The multi-organization group Security in Mobility revealed in its report that the telltale effects of climate change are now becoming more evident in the region, particularly in the Maasai, Karamoja Uganda, Sudan, Somalia and Ethiopia. These places now find increasing incidences of migration and conflict over resources.
Security in Mobility is composed of the United Nations Office for the Coordination of Humanitarian Affairs, United Nations Environment Programme, International Organization for Migration and the Institute for Security Studies.
Jeanine Cooper, a humanitarian affairs coordinator, said pastoral communities are constantly endangered due to a combination of factors including environmental degradation, resource-based conflicts, changing land tenures, poor governance and restrictive cross-border policies.

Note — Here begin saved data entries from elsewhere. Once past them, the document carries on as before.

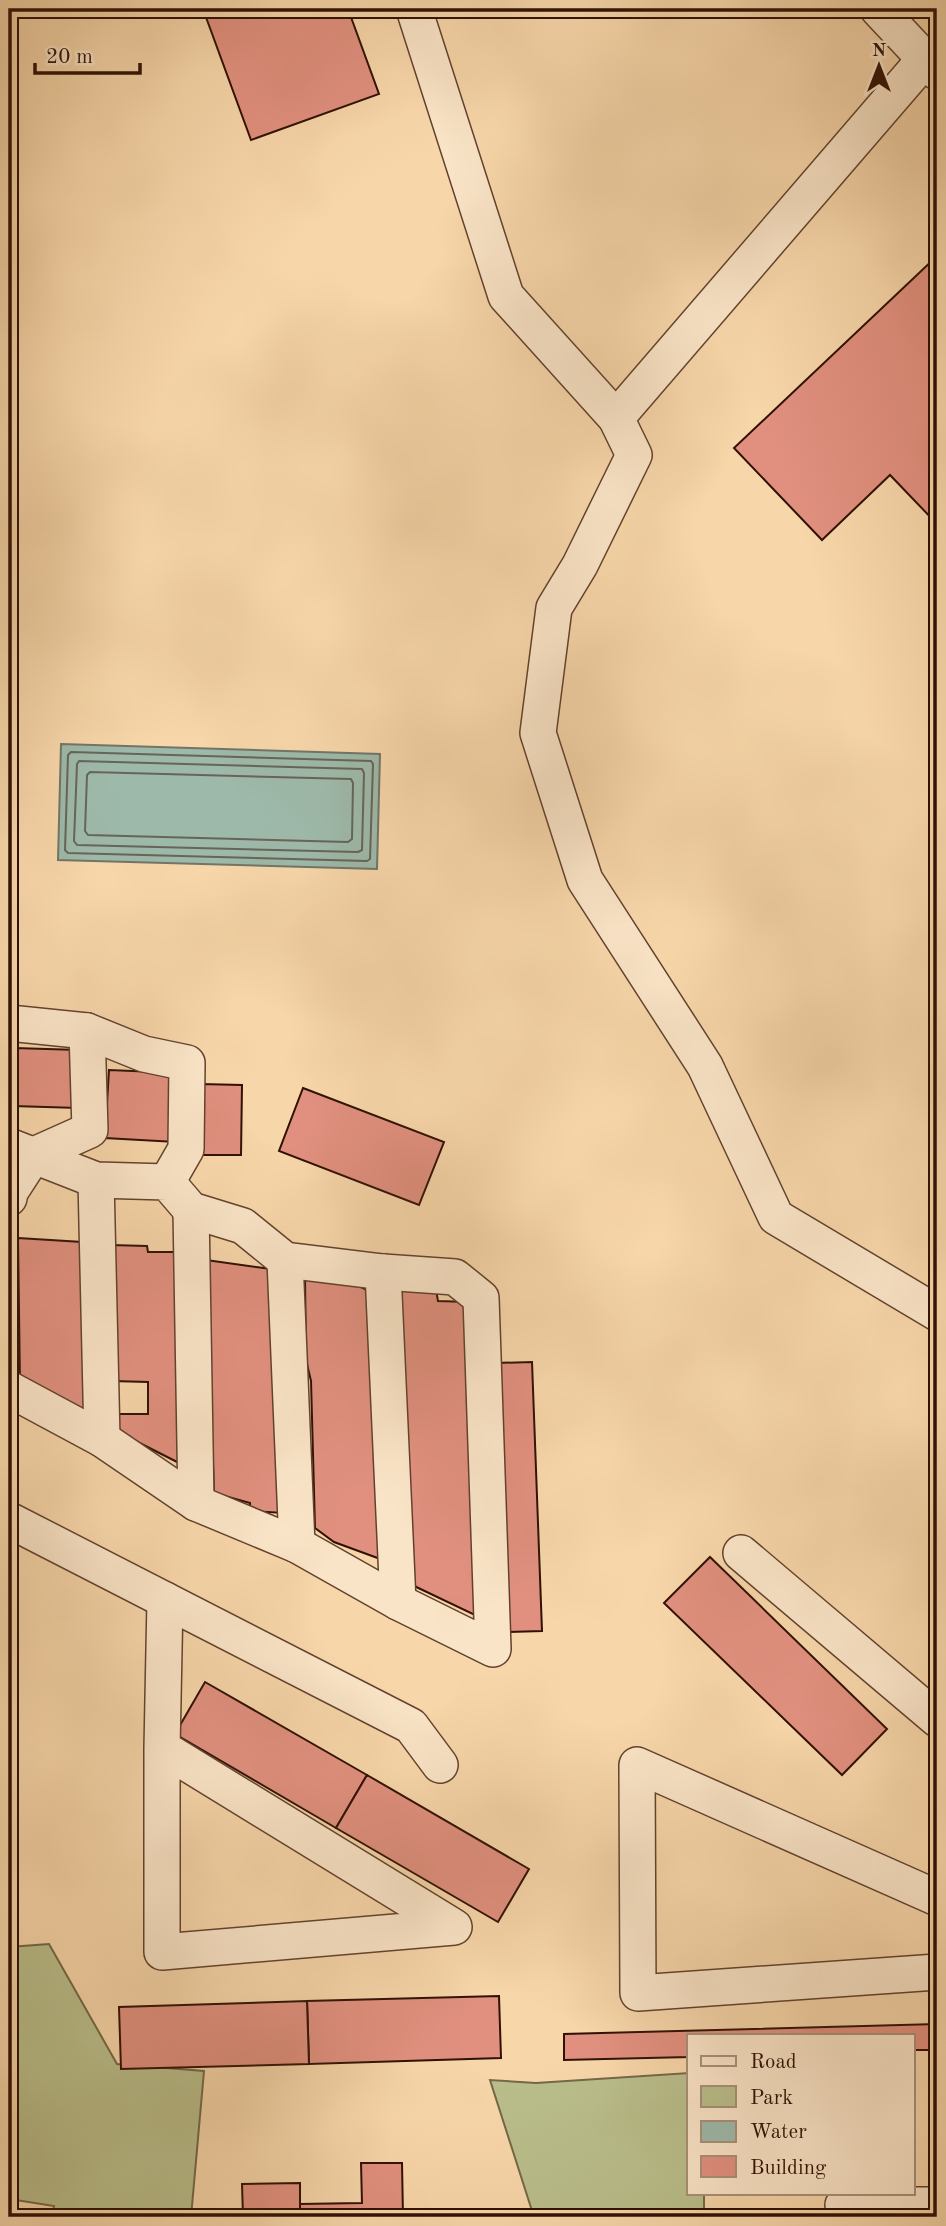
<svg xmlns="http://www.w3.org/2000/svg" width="946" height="2226" font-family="'Old Standard TT',serif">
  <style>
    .green { fill: #b9be8b; stroke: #746848; stroke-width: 2 }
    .water { fill: #9db9aa; stroke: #717668; stroke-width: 2 }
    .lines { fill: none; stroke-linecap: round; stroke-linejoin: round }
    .shore { stroke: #666558; stroke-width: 2 }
    .building { fill: #e1907f; stroke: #301105; stroke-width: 2 }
    .minor-casing { stroke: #62422e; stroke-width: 38 }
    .minor { stroke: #fae4c7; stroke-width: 35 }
  </style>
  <rect width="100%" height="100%" fill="#f7d6a9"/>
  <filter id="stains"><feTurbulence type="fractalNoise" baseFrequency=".00286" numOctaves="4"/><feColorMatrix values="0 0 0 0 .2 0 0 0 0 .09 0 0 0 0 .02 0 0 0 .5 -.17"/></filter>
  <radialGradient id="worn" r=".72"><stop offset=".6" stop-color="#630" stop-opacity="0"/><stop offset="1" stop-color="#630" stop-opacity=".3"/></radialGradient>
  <!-- green -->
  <g class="green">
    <path d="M 49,1944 L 117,2064 L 204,2071 L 191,2217 L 52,2217 L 54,2206 L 16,2200 L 9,2204 L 9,2147 L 15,2146 L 9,2124 L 9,1947 Z"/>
    <path d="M 689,2073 L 689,2193 L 704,2193 L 704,2217 L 534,2217 L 490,2080 L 536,2083 Z"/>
  </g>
  <!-- water -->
  <path class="water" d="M 61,744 L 380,754 L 377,869 L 58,860 Z"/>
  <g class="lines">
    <!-- shore -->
    <g class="shore">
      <path d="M 71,752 L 371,761 L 373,764 L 370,859 L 367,861 L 68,853 L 65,850 L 68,755 Z"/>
      <path d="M 79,761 L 362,769 L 364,773 L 362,850 L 358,852 L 77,845 L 74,841 L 77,764 Z"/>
      <path d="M 90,772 L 351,779 L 353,783 L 352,839 L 348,842 L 88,835 L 85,831 L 87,775 Z"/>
    </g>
  </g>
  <!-- building -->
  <g class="building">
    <path d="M 203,9 L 348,9 L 379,94 L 251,140 Z"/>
    <path d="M 937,256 L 937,524 L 890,475 L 822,540 L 734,448 Z"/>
    <path d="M 14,1048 L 79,1050 L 78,1108 L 13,1106 Z"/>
    <path d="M 109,1070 L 180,1073 L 176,1142 L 105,1138 Z"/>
    <path d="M 200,1084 L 242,1085 L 241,1155 L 199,1155 Z"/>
    <path d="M 303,1088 L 444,1142 L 419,1205 L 279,1151 Z"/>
    <path d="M 18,1238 L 82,1242 L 87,1414 L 20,1386 Z"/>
    <path d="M 110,1245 L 147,1246 L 148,1252 L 180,1252 L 185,1466 L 116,1431 L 115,1414 L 148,1414 L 148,1382 L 112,1381 Z"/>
    <path d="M 206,1260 L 271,1269 L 284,1513 L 250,1511 L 250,1503 L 214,1493 Z"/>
    <path d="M 305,1278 L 355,1284 L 371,1292 L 383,1560 L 334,1542 L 315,1528 L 311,1381 L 306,1360 Z"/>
    <path d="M 398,1289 L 436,1290 L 438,1301 L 468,1302 L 479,1617 L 410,1584 Z"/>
    <path d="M 532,1362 L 542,1631 L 506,1632 L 496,1363 Z"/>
    <path d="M 710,1557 L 887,1729 L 842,1775 L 664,1603 Z"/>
    <path d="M 205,1682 L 367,1775 L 336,1828 L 175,1734 Z"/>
    <rect x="9" y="1703" width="5" height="29"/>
    <path d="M 367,1775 L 529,1869 L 498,1922 L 336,1828 Z"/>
    <path d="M 9,1917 L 13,1917 L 15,1940 L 9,1941 Z"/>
    <path d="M 499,1996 L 501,2058 L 309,2064 L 307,2001 Z"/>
    <path d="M 307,2001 L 309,2064 L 121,2069 L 119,2007 Z"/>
    <path d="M 937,2024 L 937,2050 L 913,2050 L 913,2035 L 689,2035 L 689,2057 L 564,2060 L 564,2034 Z"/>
    <path d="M 361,2163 L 402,2163 L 403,2217 L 300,2217 L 300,2204 L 362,2203 Z"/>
    <path d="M 300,2183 L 300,2217 L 243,2217 L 242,2184 Z"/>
  </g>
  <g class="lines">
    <defs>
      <g id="minor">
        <path d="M 414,9 L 506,296 L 616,418 L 634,455 L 580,565 L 554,608 L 538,733 L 585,880 L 705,1066 L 776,1217 L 937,1313"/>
        <path d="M 878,9 L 937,72"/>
        <path d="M 616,418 L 925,59"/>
        <path d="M 9,1023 L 87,1031 L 144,1054 L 187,1063 L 186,1149 L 167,1182"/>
        <path d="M 9,1146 L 96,1180 L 167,1182 L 191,1210 L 243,1226 L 285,1260 L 383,1272 L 455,1277 L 481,1298 L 493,1649 L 398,1602 L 297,1545 L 196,1503 L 102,1439 L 9,1389"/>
        <path d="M 96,1180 L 102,1439"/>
        <path d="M 9,1198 L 10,1192 L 34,1155 L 90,1130 L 87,1031"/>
        <path d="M 191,1210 L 196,1503"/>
        <path d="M 285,1260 L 297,1545"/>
        <path d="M 383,1272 L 398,1602"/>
        <path d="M 9,1520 L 411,1726 L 440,1765"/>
        <path d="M 741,1553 L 937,1719"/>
        <path d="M 162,1748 L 162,1952 L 454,1927 L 162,1748 L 165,1600"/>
        <path d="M 937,1898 L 637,1765 L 638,1993 L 937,1972"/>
        <path d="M 843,2205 L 937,2205"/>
      </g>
    </defs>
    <!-- minor casing -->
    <use href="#minor" class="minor-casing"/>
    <!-- minor -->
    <use href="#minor" class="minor"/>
  </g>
  <!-- margin -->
  <rect width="946" height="2226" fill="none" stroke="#f7d6a9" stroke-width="35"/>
  <rect x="10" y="10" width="925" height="2205" fill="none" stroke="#301105" stroke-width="3.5"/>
  <rect x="18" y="18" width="911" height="2191" fill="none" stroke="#301105" stroke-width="2"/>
  <!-- legend -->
  <rect x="687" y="2034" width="228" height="161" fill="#fae4c7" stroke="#a99079" stroke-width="2"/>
  <rect x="701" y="2056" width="35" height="10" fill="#fae4c7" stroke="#a99079" stroke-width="2"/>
  <text x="750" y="2068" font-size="21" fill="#301105">Road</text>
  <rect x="701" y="2086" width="35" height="21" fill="#b9be8b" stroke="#a99079" stroke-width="2"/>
  <text x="750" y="2104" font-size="21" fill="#301105">Park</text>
  <rect x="701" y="2121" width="35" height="21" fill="#9db9aa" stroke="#a99079" stroke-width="2"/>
  <text x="750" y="2138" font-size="21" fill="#301105">Water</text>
  <rect x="701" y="2156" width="35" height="21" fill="#e1907f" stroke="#a99079" stroke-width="2"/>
  <text x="750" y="2174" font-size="21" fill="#301105">Building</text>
  <!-- north arrow -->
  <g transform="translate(879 66)" stroke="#fae4c7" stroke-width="5" paint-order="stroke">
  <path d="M0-5L12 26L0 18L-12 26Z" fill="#301105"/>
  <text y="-10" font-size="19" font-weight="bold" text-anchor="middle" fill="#301105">N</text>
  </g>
  <!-- scale -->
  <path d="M35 63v10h105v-10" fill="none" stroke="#301105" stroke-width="3.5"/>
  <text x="46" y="63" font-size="21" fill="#301105" stroke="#fae4c7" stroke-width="5" paint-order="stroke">20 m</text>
  <rect width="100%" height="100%" filter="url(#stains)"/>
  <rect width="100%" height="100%" fill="url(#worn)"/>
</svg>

Mr. Bowden said migrating communities that cross borders to flee the effects of climate change need assistance. He recommended that cross-border collaboration with other African regions be forged to address pastoralist issues.

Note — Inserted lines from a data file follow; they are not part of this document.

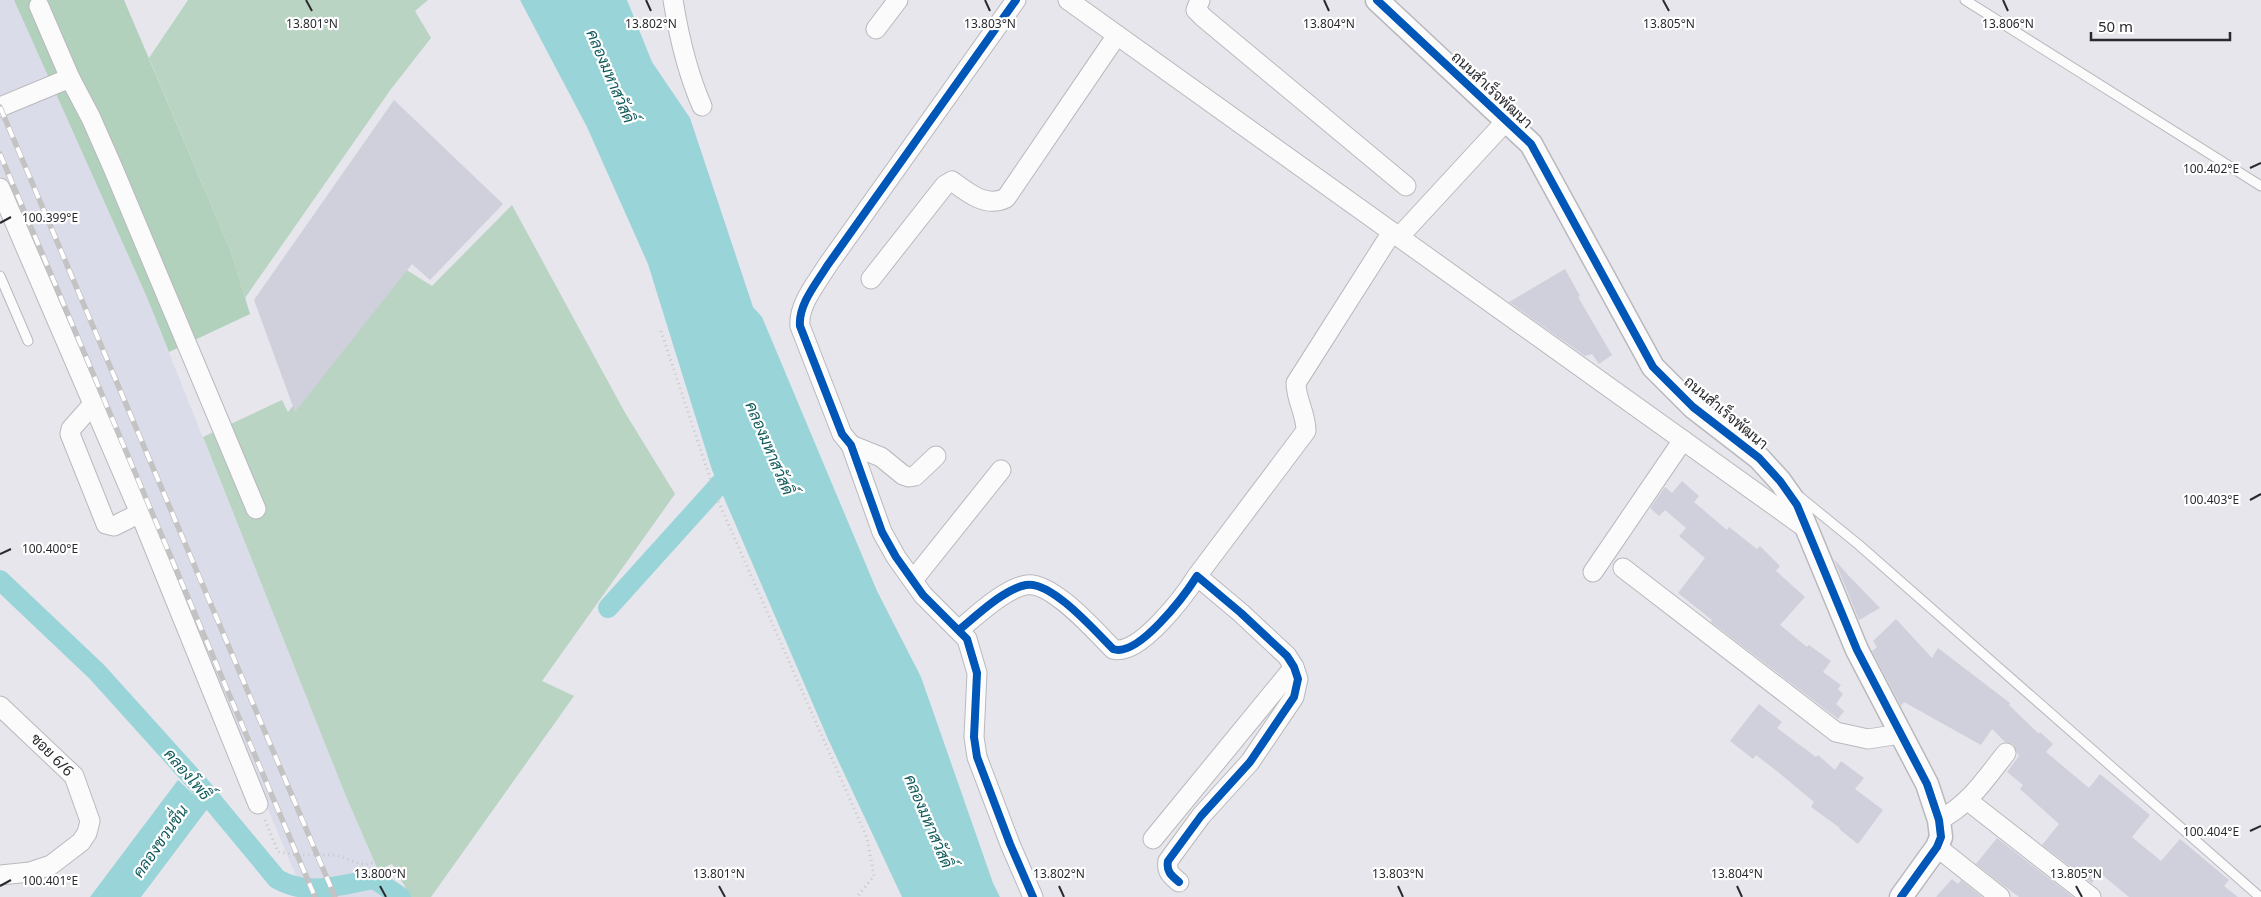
<svg xmlns="http://www.w3.org/2000/svg" width="2261" height="897" viewBox="0 0 2261 897" font-family="'Noto Sans',Sarabun,sans-serif">
  <rect width="100%" height="100%" fill="#e6e6ec"/>
  <path fill="#dbdce9" d="M0,0H14L146,295L345,794L390,897H305L0,175Z"/>
  <g fill="#b9d4c3">
    <path d="M188,0H428L415,11L431,38L391,89L245,298L230,249L149,58Z"/>
    <path d="M512,205L624,411L675,494L542,681L574,696L431,897H411L392,864L378,870L345,794L203,437L282,400L288,412L405,269L432,286Z"/>
  </g>
  <path fill="#b2d1bd" d="M14,0H124L230,249L250,314L169,352L146,295Z"/>
  <g fill="#99d4d8">
    <path d="M520,0H627L652,62L690,118L753,307L762,317L877,591L921,677L993,883L1000,897H902L828,739L712,470L648,264L587,127Z"/>
    <path d="M178,780L208,808L141,897H90Z"/>
  </g>
  <g fill="none" stroke-linecap="round" stroke-linejoin="round">
    <g stroke="#99d4d8" stroke-width="20">
      <path d="M0,580L97,672L199,785L277,879C309,897 339,885 374,879L401,897"/>
      <path d="M608,608L737,465"/>
    </g>
  </g>
  <g fill="#cfd0db">
    <path d="M394,100L503,204L430,280L412,264L295,412L254,300Z"/>
    <path d="M1565,269L1580,296L1578,297L1612,355L1599,364L1592,354L1585,356L1509,302Z"/>
    <path d="M1682,481L1699,496L1694,502L1727,530L1729,527L1757,549L1760,546L1780,566L1776,571L1805,597L1780,625L1807,647L1809,645L1831,661L1823,672L1841,685L1838,689L1843,694L1836,704L1844,711L1838,719L1711,622L1712,620L1678,593L1705,558L1679,536L1686,528L1665,510L1659,516L1650,508L1665,487L1672,493Z"/>
    <path d="M1834,559L1848,575L1880,608L1859,620Z"/>
    <path d="M1896,619L1932,658L1938,648L2010,703L2009,705L2039,734L2040,732L2053,744L2046,752L2089,788L2100,774L2150,815L2132,837L2161,861L2180,839L2229,880L2224,886L2238,897H2129L2100,873L2092,883L2042,845L2059,824L2020,789L2023,785L2007,772L2019,756L2013,744L2005,742L1992,729L1981,745L1904,702L1901,706L1872,651L1877,647L1873,641Z"/>
    <path d="M1759,704L1782,722L1777,728L1816,757L1818,755L1835,770L1841,761L1864,778L1855,789L1883,810L1858,844L1839,829L1840,828L1811,807L1814,802L1778,772L1756,755L1753,759L1730,741Z"/>
    <path d="M1997,838L2073,897H2019L2004,886L1976,864Z"/>
    <path d="M1952,879L1958,884L1961,880L1982,897H1936Z"/>
  </g>
  <g fill="none" stroke-linecap="round" stroke-linejoin="round">
    <g stroke="#b9b9bd" stroke-width="11">
      <g id="service">
        <path d="M1965,0L2261,186"/>
        <path d="M0,276L28,341"/>
        <path d="M1800,497L1859,545L2260,897"/>
      </g>
    </g>
    <g stroke="#b9b9bd" stroke-width="21">
      <g id="minor">
        <path d="M673,0C679,37 687,72 702,106"/>
        <path d="M1016,0L827,266C816,284 798,305 800,326L842,434L851,445L882,532L896,557L923,595L967,639L977,673L974,737L977,757L1010,844L1033,897"/>
        <path d="M1068,0L1807,529"/>
        <path d="M1200,0L1196,10L1204,18L1406,186"/>
        <path d="M39,6L70,78"/>
        <path d="M876,29L898,0"/>
        <path d="M0,107L70,78L91,118L113,168L256,509"/>
        <path d="M0,188L140,513L258,804"/>
        <path d="M1399,237L1506,121"/>
        <path d="M871,279L945,185L952,181C968,193 986,208 1006,198L1117,35"/>
        <path d="M94,403L71,429L70,434L106,524L114,526L140,513"/>
        <path d="M851,445L881,457L903,475L909,477L915,476L936,456"/>
        <path d="M1623,568L1836,732L1868,739L1900,734"/>
        <path d="M1593,572L1683,440"/>
        <path d="M1197,576L1306,431C1306,413 1296,400 1296,383L1392,232"/>
        <path d="M913,580L1001,470"/>
        <path d="M959,630C976,616 1004,589 1026,585C1051,580 1096,632 1113,649C1138,658 1185,595 1197,576L1241,613L1287,656L1294,667L1298,679L1294,697L1250,762L1201,816L1168,861C1166,872 1172,876 1179,882"/>
        <path d="M0,706L74,776L90,821L87,833L81,842L51,865L30,872L0,875"/>
        <path d="M1967,800L2091,897"/>
        <path d="M1939,820C1969,805 1986,778 2006,753"/>
        <path d="M1153,839L1294,667"/>
        <path d="M1937,847L2000,897"/>
      </g>
    </g>
    <g stroke="#b9b9bd" stroke-width="25">
      <path id="tertiary" d="M1377,0L1531,144L1653,367L1693,407L1759,458L1780,481L1797,505L1857,650L1927,784L1939,820L1941,837L1937,847L1901,897"/>
    </g>
    <g stroke="#c7c8ca" stroke-width="3" stroke-dasharray="1 4" stroke-linecap="butt">
      <path d="M661,331L716,496L867,838L874,876L857,897"/>
      <path d="M265,820L278,852L297,855H335L364,865L393,856L423,897"/>
    </g>
    <use href="#service" stroke="#fbfbfc" stroke-width="9"/>
    <use href="#minor" stroke="#fbfbfc" stroke-width="19"/>
    <use href="#tertiary" stroke="#fbfbfc" stroke-width="22"/>
    <g stroke="#c3c3c4" stroke-width="5.5">
      <g id="rail">
        <path d="M0,107L335,897"/>
        <path d="M0,154L315,897"/>
      </g>
    </g>
    <use href="#rail" stroke="#fff" stroke-width="4" stroke-dasharray="11" stroke-linecap="butt"/>
    <g stroke="#fff" stroke-width="11">
      <g id="cycleway">
        <path d="M1016,0L827,266C816,284 798,305 800,326L842,434L851,445L882,532L896,557L923,595L967,639L977,673L974,737L977,757L1010,844L1033,897"/>
        <path d="M1377,0L1531,144L1653,367L1693,407L1759,458L1780,481L1797,505L1857,650L1927,784L1939,820L1941,837L1937,847L1901,897"/>
        <path d="M959,630C976,616 1004,589 1026,585C1051,580 1096,632 1113,649C1138,658 1185,595 1197,576L1241,613L1287,656L1294,667L1298,679L1294,697L1250,762L1201,816L1168,861C1166,872 1172,876 1179,882"/>
      </g>
    </g>
    <use href="#cycleway" stroke="#0057b8" stroke-width="8"/>
  </g>
  <path fill="none" stroke="#292a2e" stroke-width="2" d="M306,0L312,11M646,0L651,11M985,0L990,11M1324,0L1329,11M1663,0L1669,11M2003,0L2008,11M2250,168L2261,163M0,223L11,217M2250,500L2261,494M0,554L11,549M2250,831L2261,826M0,886L11,880M380,886L386,897M719,886L725,897M1059,886L1064,897M1398,886L1403,897M1737,886L1742,897M2076,886L2082,897"/>
  <g text-anchor="middle" stroke-width="4.5" stroke-linejoin="round" paint-order="stroke">
    <g font-size="15" fill="#292a2e" stroke="#fff">
      <text transform="translate(1492 90) rotate(43)" y="5">ถนนสำเร็จพัฒนา</text>
      <text transform="translate(1726 413) rotate(40)" y="5">ถนนสำเร็จพัฒนา</text>
      <text transform="translate(52 755) rotate(45)" y="5">ซอย 6/6</text>
    </g>
    <g font-size="16" font-style="italic" fill="#125b5d" stroke="#fff">
      <text transform="translate(611 76) rotate(67)" y="6">คลองมหาสวัสดิ์</text>
      <text transform="translate(770 448) rotate(67)" y="6">คลองมหาสวัสดิ์</text>
      <text transform="translate(188 774) rotate(49)" y="6">คลองโพธิ์</text>
      <text transform="translate(929 821) rotate(67)" y="6">คลองมหาสวัสดิ์</text>
      <text transform="translate(160 841) rotate(-55)" y="6">คลองชวนชื่น</text>
    </g>
  </g>
  <g font-size="12" text-anchor="middle" fill="#292a2e" stroke="#fff" stroke-width="4.5" stroke-linejoin="round" paint-order="stroke">
    <text x="312" y="28">13.801°N</text>
    <text x="651" y="28">13.802°N</text>
    <text x="990" y="28">13.803°N</text>
    <text x="1329" y="28">13.804°N</text>
    <text x="1669" y="28">13.805°N</text>
    <text x="2008" y="28">13.806°N</text>
    <text x="2211" y="173">100.402°E</text>
    <text x="50" y="222">100.399°E</text>
    <text x="2211" y="504">100.403°E</text>
    <text x="50" y="553">100.400°E</text>
    <text x="2211" y="836">100.404°E</text>
    <text x="380" y="878">13.800°N</text>
    <text x="719" y="878">13.801°N</text>
    <text x="1059" y="878">13.802°N</text>
    <text x="1398" y="878">13.803°N</text>
    <text x="1737" y="878">13.804°N</text>
    <text x="2076" y="878">13.805°N</text>
    <text x="50" y="885">100.401°E</text>
  </g>
  <path d="M2091 32v8h139v-8" fill="none" stroke="#292a2e" stroke-width="2.5"/>
  <text x="2098" y="32" font-size="15" fill="#292a2e" stroke="#ffffff" stroke-width="4" paint-order="stroke">50 m</text>
</svg>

In 2009, almost 10 million people in the region suffered extensive droughts which left them at risk of starvation.
Bote Bora, an 80-year-old pastoralist from Isiolo town in Kenya, said the rainfall pattern has been unpredictable and there is a movement of pastoralists to urban centers such as Nairobi and Uganda.
«In my 80 years living as a pastoralist it has never been like this,” he said. “The few animals we have that have survived the drought are plagued by new diseases that we do not know about. Our livestock is dying and we do not know why. We are even afraid to eat some of the livestock as we fear the diseases might be transferred to humans,» he continued.